About this task - Each line in the material below, starting at the one with "в сайта с всички български" and ending at the one with "Auf unserer Webseite", is to be reproduced exactly; no picture is to be copied.

Record set -

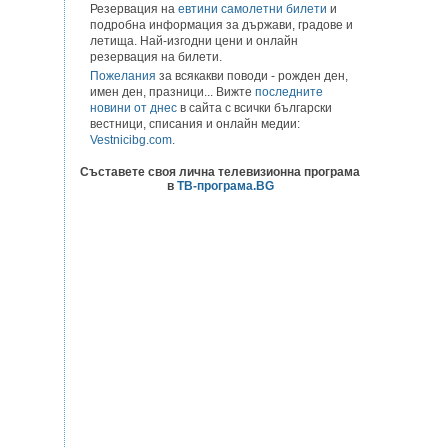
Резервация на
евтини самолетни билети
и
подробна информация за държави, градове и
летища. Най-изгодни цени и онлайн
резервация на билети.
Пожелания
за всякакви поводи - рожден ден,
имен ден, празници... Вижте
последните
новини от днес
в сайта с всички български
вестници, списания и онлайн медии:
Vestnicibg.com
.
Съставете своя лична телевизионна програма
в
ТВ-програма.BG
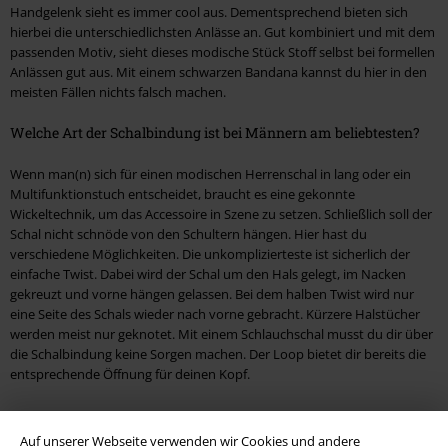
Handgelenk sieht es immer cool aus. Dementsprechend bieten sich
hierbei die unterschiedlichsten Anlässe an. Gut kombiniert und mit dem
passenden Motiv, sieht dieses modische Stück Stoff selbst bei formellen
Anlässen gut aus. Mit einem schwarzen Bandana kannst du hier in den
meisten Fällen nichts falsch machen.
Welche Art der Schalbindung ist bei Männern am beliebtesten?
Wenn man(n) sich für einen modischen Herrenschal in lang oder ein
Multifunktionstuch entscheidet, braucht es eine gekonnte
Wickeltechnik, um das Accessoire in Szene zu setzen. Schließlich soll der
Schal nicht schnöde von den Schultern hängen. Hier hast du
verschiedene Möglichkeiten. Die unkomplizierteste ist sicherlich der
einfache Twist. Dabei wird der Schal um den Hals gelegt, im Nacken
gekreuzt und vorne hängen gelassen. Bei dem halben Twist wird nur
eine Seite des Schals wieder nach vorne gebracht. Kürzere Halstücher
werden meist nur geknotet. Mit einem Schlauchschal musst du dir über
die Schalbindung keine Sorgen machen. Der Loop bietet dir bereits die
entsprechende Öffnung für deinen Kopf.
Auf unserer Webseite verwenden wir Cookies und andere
==
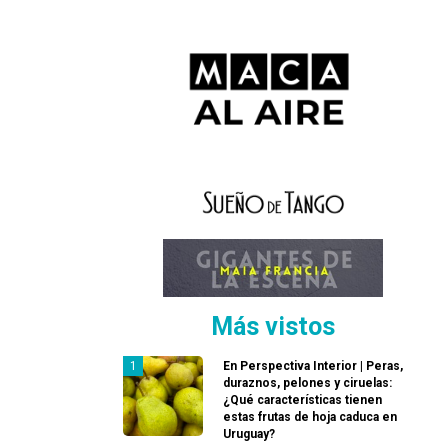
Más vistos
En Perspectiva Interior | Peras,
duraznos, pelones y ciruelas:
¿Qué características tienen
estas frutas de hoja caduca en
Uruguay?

Solution to this task -
в сайта с всички български
вестници, списания и онлайн медии:
Vestnicibg.com
.
Съставете своя лична телевизионна програма
в
ТВ-програма.BG
Handgelenk sieht es immer cool aus. Dementsprechend bieten sich
hierbei die unterschiedlichsten Anlässe an. Gut kombiniert und mit dem
passenden Motiv, sieht dieses modische Stück Stoff selbst bei formellen
Anlässen gut aus. Mit einem schwarzen Bandana kannst du hier in den
meisten Fällen nichts falsch machen.
Welche Art der Schalbindung ist bei Männern am beliebtesten?
Wenn man(n) sich für einen modischen Herrenschal in lang oder ein
Multifunktionstuch entscheidet, braucht es eine gekonnte
Wickeltechnik, um das Accessoire in Szene zu setzen. Schließlich soll der
Schal nicht schnöde von den Schultern hängen. Hier hast du
verschiedene Möglichkeiten. Die unkomplizierteste ist sicherlich der
einfache Twist. Dabei wird der Schal um den Hals gelegt, im Nacken
gekreuzt und vorne hängen gelassen. Bei dem halben Twist wird nur
eine Seite des Schals wieder nach vorne gebracht. Kürzere Halstücher
werden meist nur geknotet. Mit einem Schlauchschal musst du dir über
die Schalbindung keine Sorgen machen. Der Loop bietet dir bereits die
entsprechende Öffnung für deinen Kopf.
Auf unserer Webseite verwenden wir Cookies und andere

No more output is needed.